Julian Shapiro is an active writer, creator, and angel investor. He’s also the founder of Demand Curve, a YC startup that provides tactical growth training to clients like Microsoft and Zendesk.
He’s also quite prolific across a range of social channels where he deconstructs how things work - like storytelling and critical thinking - and shares learnings along the way.
Julian’s tactical expertise is naturally in high demand, so we sat down with him to jam on funnel construction, resource allocation, in-house marketing, angel investing criteria, and more.
To determine a brand’s initial growth focus, Julian advises that teams lean into competitive analysis, or researching how other companies in the same vertical scaled. In practice, this can include tracking down founding members of those teams to distill best practices, or combing through their past interviews on podcasts or news outlets to uncover their growth channels.
The outcome of this research phase is to zero in on where you should be allocating your limited resources, regarding both time and capital investment.
After determining which channels have been historically utilized by similar brands, Julian recommends running tests on the channels you’re most confident in, while secondary channels can be deprioritized for the time being.
After clearly distilling growth channels, Julian recommends quickly shipping experimental tests within each unique vertical. When determining whether to outsource or build an in-house growth team to execute across each identified channel, he advises teams to first consider the level of competency that’s necessary for the platform in question.
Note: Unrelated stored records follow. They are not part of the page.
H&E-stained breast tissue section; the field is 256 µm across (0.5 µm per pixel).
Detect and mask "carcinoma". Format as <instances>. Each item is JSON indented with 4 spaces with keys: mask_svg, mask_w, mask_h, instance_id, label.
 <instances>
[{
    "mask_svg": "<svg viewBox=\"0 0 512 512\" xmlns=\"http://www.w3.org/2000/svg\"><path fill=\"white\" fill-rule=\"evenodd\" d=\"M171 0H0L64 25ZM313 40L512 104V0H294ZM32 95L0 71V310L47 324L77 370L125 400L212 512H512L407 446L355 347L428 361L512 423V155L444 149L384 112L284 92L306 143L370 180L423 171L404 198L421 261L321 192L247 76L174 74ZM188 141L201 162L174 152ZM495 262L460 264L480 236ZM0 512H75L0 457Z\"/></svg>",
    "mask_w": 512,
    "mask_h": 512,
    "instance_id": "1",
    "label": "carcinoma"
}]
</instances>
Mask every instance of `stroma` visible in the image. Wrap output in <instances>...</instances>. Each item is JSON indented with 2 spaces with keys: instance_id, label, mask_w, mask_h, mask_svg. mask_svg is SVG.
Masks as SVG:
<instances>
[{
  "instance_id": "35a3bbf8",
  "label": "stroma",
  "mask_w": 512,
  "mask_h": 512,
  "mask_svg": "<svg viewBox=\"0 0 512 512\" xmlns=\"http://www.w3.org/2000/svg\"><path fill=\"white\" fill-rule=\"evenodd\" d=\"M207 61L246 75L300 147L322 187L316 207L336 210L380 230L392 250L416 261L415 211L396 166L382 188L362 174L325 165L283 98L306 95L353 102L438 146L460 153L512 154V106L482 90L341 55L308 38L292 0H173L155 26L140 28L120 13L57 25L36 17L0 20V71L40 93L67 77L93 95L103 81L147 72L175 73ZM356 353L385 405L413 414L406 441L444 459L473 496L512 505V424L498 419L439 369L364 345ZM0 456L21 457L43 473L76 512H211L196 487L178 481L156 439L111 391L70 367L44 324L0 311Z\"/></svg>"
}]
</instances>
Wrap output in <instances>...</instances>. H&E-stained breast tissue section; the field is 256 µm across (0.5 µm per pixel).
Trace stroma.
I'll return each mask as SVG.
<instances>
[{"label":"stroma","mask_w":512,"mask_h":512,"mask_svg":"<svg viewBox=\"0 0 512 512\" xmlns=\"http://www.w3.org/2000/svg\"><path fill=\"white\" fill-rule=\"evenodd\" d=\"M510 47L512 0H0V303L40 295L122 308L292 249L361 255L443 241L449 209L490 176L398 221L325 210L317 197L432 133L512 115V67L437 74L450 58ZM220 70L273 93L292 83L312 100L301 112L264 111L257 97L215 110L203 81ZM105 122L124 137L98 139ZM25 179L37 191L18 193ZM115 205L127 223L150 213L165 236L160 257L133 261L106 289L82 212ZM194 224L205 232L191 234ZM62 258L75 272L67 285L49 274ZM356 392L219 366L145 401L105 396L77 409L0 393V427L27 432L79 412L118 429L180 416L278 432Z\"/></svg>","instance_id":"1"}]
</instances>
For instance, if your brand might benefit from creating and running video ads on Facebook (a channel that’s harder to quickly master), bringing in an agency that’s equipped for large-scale production of content and creative assets would be the way to go.
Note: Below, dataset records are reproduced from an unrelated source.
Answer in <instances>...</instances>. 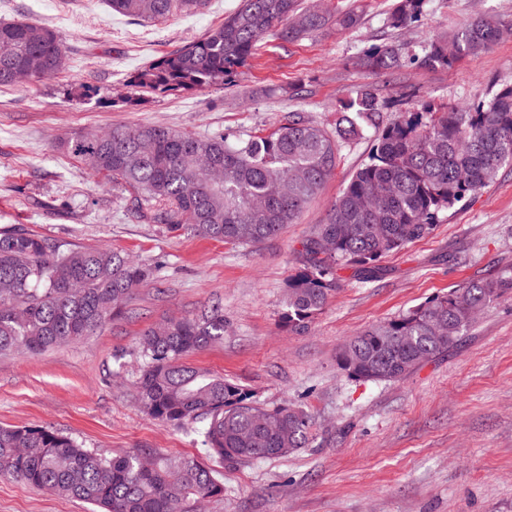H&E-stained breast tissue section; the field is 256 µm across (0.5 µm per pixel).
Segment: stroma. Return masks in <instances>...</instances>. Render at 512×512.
<instances>
[{
	"instance_id": "1",
	"label": "stroma",
	"mask_w": 512,
	"mask_h": 512,
	"mask_svg": "<svg viewBox=\"0 0 512 512\" xmlns=\"http://www.w3.org/2000/svg\"><path fill=\"white\" fill-rule=\"evenodd\" d=\"M240 0H207L195 14L146 22L106 0H0V21L54 29L65 69L0 86V230L19 228L72 248L106 247L151 265L121 315L81 342L41 355L0 357V426H36L112 455L137 448L206 459L199 434L144 413L135 381L147 328L209 305L224 310V340L191 356L267 406L311 414L309 445L285 457L224 465V498L200 512H512V297L486 308L448 352L407 378L353 380L336 365L349 338L425 301L512 266V167L441 216L431 233L384 257L373 282L341 270V284L307 327L280 323L302 241L367 162L373 127L342 143L333 176L297 223L260 244H227L136 217L130 195L66 153L59 140L116 125L163 124L193 135L266 132L299 112L333 128L362 85L395 113L429 99L466 107L512 84V0H429L421 22L386 23L392 0H318L356 11V29L295 43L262 38L231 83L185 96L133 90L130 74L220 26ZM491 15L510 36L449 69L410 65L385 82L361 59L369 46L421 52L439 32ZM306 87V98L288 89ZM0 512H89L87 504L0 480Z\"/></svg>"
}]
</instances>
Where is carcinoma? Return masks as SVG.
Here are the masks:
<instances>
[{"mask_svg": "<svg viewBox=\"0 0 512 512\" xmlns=\"http://www.w3.org/2000/svg\"><path fill=\"white\" fill-rule=\"evenodd\" d=\"M112 12L155 22L195 12L204 0H107ZM427 0H396L387 24L402 29L426 15ZM354 10L331 16L301 0H241L224 23L138 70L129 84L155 93L222 85L245 66L264 35L295 42L335 26L355 29ZM502 25L483 17L452 36L437 35L422 55L392 44L371 47L365 65L393 74L413 61L449 69L499 41ZM66 48L58 33L24 21L0 22V85L27 75L60 73ZM376 89L356 91L328 130L298 113L266 133L196 136L164 125L113 127L79 134L60 148L91 171L124 185L135 210L159 205L154 221L183 224L232 244H258L297 223L333 175L339 143L376 129L366 163L351 176L324 221L302 242L299 268L288 280L281 323L301 328L338 290L337 271L365 280L379 262L428 235L440 215L512 165V85L487 102L461 108L427 100L414 112L380 122ZM152 269L109 248H71L20 230L0 231V353L35 356L77 343L119 315ZM512 294V271L471 282L370 326L337 355L348 377L400 381L457 345L476 314ZM224 341V311L213 306L145 330V358L136 382L140 407L176 427L199 429L210 458L241 464L278 458L309 442L312 417L295 408H268L222 376L187 359ZM0 479L18 480L85 502L93 512H195L224 498L223 474L193 457L154 456L137 449L106 456L60 432L0 426Z\"/></svg>", "mask_w": 512, "mask_h": 512, "instance_id": "obj_1", "label": "carcinoma"}]
</instances>
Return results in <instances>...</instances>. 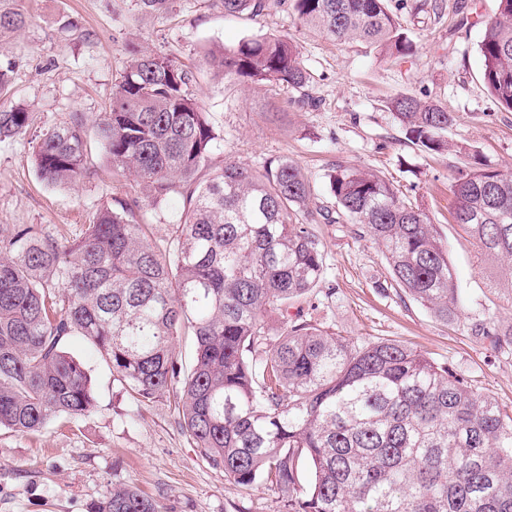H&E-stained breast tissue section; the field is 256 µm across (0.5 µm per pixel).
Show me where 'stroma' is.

Meanwhile, most major forms of content marketing — landing pages, product copy, drip emails and email campaigns, original reports — that are embedded in the fabric of your brand should rarely be outsourced. Rather, those should be cultivated internally and led by someone that’s deeply embedded in the core product and ecosystem in which your startup operates.
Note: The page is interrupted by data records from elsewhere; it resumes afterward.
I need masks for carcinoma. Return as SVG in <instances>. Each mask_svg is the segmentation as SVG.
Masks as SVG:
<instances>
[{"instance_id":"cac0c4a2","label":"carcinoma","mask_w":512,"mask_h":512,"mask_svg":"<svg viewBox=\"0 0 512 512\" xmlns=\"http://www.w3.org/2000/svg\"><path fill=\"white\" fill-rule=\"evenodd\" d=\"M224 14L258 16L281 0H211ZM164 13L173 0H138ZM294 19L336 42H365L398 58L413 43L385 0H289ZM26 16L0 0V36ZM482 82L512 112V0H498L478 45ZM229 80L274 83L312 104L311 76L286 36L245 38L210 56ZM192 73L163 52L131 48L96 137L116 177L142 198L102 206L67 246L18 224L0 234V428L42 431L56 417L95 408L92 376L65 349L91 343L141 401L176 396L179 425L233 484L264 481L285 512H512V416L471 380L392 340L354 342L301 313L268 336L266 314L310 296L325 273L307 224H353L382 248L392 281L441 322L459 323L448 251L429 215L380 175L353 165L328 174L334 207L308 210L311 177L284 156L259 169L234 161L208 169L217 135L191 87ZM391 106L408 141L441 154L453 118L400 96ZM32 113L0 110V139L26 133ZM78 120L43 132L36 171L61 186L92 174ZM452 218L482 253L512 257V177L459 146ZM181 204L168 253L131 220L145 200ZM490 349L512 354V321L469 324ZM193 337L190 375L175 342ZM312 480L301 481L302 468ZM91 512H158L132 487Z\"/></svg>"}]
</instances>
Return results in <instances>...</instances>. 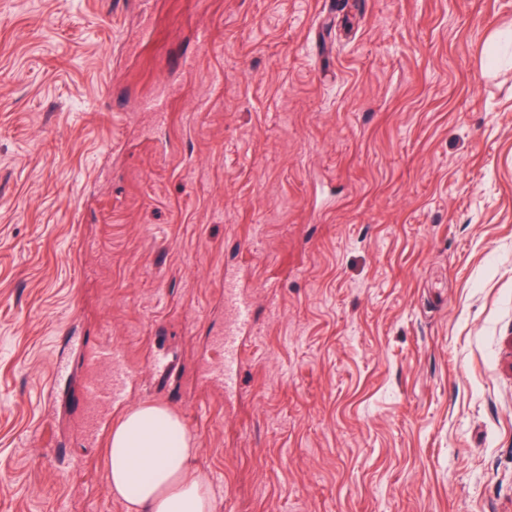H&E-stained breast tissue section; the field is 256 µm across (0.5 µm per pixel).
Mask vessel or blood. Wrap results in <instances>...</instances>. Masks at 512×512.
Here are the masks:
<instances>
[{"mask_svg":"<svg viewBox=\"0 0 512 512\" xmlns=\"http://www.w3.org/2000/svg\"><path fill=\"white\" fill-rule=\"evenodd\" d=\"M224 309L227 319L223 336L218 343L224 352V360L208 369L210 378L220 381L225 392H234L237 388V373L247 338L254 330L252 300L249 292L242 288L237 278L224 279ZM83 366L87 372L105 370L104 381L87 380L85 394L87 398L111 406L124 404L129 388L134 381L131 371L124 362L121 350L103 346L87 352L83 357Z\"/></svg>","mask_w":512,"mask_h":512,"instance_id":"1","label":"vessel or blood"}]
</instances>
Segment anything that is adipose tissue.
<instances>
[{
  "instance_id": "adipose-tissue-1",
  "label": "adipose tissue",
  "mask_w": 512,
  "mask_h": 512,
  "mask_svg": "<svg viewBox=\"0 0 512 512\" xmlns=\"http://www.w3.org/2000/svg\"><path fill=\"white\" fill-rule=\"evenodd\" d=\"M106 455L111 492L127 512H214V492L194 467L185 425L167 408L140 405L124 413Z\"/></svg>"
}]
</instances>
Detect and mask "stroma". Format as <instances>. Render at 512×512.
<instances>
[{"mask_svg": "<svg viewBox=\"0 0 512 512\" xmlns=\"http://www.w3.org/2000/svg\"><path fill=\"white\" fill-rule=\"evenodd\" d=\"M512 0H0V512H126L84 374L215 512H512ZM207 43H199L200 32ZM255 333L206 379L225 270ZM127 406V407H128ZM104 365H108L104 382L89 378L85 384V394L89 399L110 406L123 405L134 376L124 362L122 351L114 346H101L83 357V366L88 373L99 371Z\"/></svg>", "mask_w": 512, "mask_h": 512, "instance_id": "obj_1", "label": "stroma"}]
</instances>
Julian points out that a seasoned copywriter embedded within the company can quickly provide massive ROI, given that content touches nearly every element of growth marketing.
Lastly, he adds that outsourcing or having an agency on retainer tends to perform well in three cases:
If attaining internal competency will yield more sunk time and capital than it’s worth. If it’s a key channel for scalable growth that must be executed quickly and flawlessly. If the agency or studio has proven its ability to drive cost-effective leads that convert.
Once you’ve clearly identified growth channels and begun to experiment within each, Julian recommends evaluating your company’s content landscape across parallel tech verticals.
According to Julian, too many early-stage companies jump straight into SEO without figuring out how it maps to their needs, though SEO can sometimes be a winning strategy for particular brands in unique subsectors.
This advice also goes for channels like podcasts or Twitter that are in vogue at the moment, though might not actually be compatible with your revenue drivers.
Finally, Julian droves home the point that the perfect growth engine still can’t outstrip your core business fundamentals: making products that people actually want.
When asked what makes a killer growth marketer, Julian shares his three staple criteria:
With an inundated content market, a creatively generative marketer — someone who spins up innovative ideas and rapidly ships new experiments — can take your growth to the next level.
Metrics are a critical temp check when acquiring early users. A top-class marketing hire can methodically run tests, properly implement tactics, assess results with clarity, and iterate based on those results. Without a foundational understanding of data, marketers are flying blind.
Copywriting touches on nearly every growth channel, and having strong writing chops relays a genuine understanding of user behavior. Fortunately, Julian also notes that copywriting is an age-old practice that almost anyone can learn through proven methods and pattern matching.